### BRANO
%%

In tutto quello che ho scritto – il manuale Glass ceiling, oltre il soffitto di vetro. Professionalità femminili nel cinema italiano (Ed. Edimond 2009) Premio Pari Opportunità per la Ricerca (2008) e Premio letterario Città di castello (2008); il racconto Un pittore senza tempo (2004) pubblicato nel libro di Ascanio Celestini Storie da legare (Ed. Della Meridiana 2008); il romanzo Memorie del cuscino (Ed. Castelvecchi 2009) Premio Afrodite (2010) per le donne nel cinema e Premio Livio Paoli (2010) per la letteratura Edita, il manuale Non ci casco più! (ed. Kowalski-Feltrinelli 2012); il romanzo Alice senza Meraviglie (ed. Pendragon 2016)- ho sempre affrontato queste tematiche, in alcuni casi in maniera “scientifica”, in altri con una traduzione narrativa.

%%

### ESTRATTI DELLE RIGHE
%%

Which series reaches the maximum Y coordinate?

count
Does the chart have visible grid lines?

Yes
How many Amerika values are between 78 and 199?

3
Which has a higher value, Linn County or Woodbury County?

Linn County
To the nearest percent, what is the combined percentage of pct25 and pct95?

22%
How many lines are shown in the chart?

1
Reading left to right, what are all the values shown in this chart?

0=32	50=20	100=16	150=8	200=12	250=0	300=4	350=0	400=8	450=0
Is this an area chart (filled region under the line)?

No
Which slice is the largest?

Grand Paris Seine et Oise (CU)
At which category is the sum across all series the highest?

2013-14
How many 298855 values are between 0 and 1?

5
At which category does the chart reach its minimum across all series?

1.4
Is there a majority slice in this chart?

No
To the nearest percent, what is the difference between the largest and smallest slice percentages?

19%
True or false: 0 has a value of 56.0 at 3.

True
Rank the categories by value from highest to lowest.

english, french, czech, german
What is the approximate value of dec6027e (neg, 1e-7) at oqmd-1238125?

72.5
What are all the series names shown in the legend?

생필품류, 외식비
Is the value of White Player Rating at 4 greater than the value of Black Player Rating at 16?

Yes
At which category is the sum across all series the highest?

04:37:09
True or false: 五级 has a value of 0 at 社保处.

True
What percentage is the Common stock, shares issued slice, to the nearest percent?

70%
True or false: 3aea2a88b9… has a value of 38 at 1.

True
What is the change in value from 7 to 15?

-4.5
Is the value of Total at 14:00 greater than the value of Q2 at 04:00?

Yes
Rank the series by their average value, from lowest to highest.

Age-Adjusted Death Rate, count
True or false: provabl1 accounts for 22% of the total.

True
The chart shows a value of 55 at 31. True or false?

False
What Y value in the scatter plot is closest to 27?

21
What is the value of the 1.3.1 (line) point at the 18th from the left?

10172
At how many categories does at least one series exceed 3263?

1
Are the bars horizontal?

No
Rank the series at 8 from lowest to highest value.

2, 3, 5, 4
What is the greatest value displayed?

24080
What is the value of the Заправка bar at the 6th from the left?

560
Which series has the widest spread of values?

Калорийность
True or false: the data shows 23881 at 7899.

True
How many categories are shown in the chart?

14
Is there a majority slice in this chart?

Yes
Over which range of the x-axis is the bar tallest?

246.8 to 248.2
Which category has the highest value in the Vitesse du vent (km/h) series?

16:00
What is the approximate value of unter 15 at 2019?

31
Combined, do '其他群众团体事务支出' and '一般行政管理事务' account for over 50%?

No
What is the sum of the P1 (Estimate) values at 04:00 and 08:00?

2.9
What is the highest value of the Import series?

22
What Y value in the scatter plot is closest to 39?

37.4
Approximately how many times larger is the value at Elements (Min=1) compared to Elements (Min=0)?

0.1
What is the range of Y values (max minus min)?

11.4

%%

Aggiorna il brano da "In tutto quello" fino a "una traduzione narrativa." compreso, mettendo "Premio Minerva" al posto di "Premio Afrodite". Basati soltanto sul brano.

### RISULTATO
In tutto quello che ho scritto – il manuale Glass ceiling, oltre il soffitto di vetro. Professionalità femminili nel cinema italiano (Ed. Edimond 2009) Premio Pari Opportunità per la Ricerca (2008) e Premio letterario Città di castello (2008); il racconto Un pittore senza tempo (2004) pubblicato nel libro di Ascanio Celestini Storie da legare (Ed. Della Meridiana 2008); il romanzo Memorie del cuscino (Ed. Castelvecchi 2009) Premio Minerva (2010) per le donne nel cinema e Premio Livio Paoli (2010) per la letteratura Edita, il manuale Non ci casco più! (ed. Kowalski-Feltrinelli 2012); il romanzo Alice senza Meraviglie (ed. Pendragon 2016)- ho sempre affrontato queste tematiche, in alcuni casi in maniera “scientifica”, in altri con una traduzione narrativa.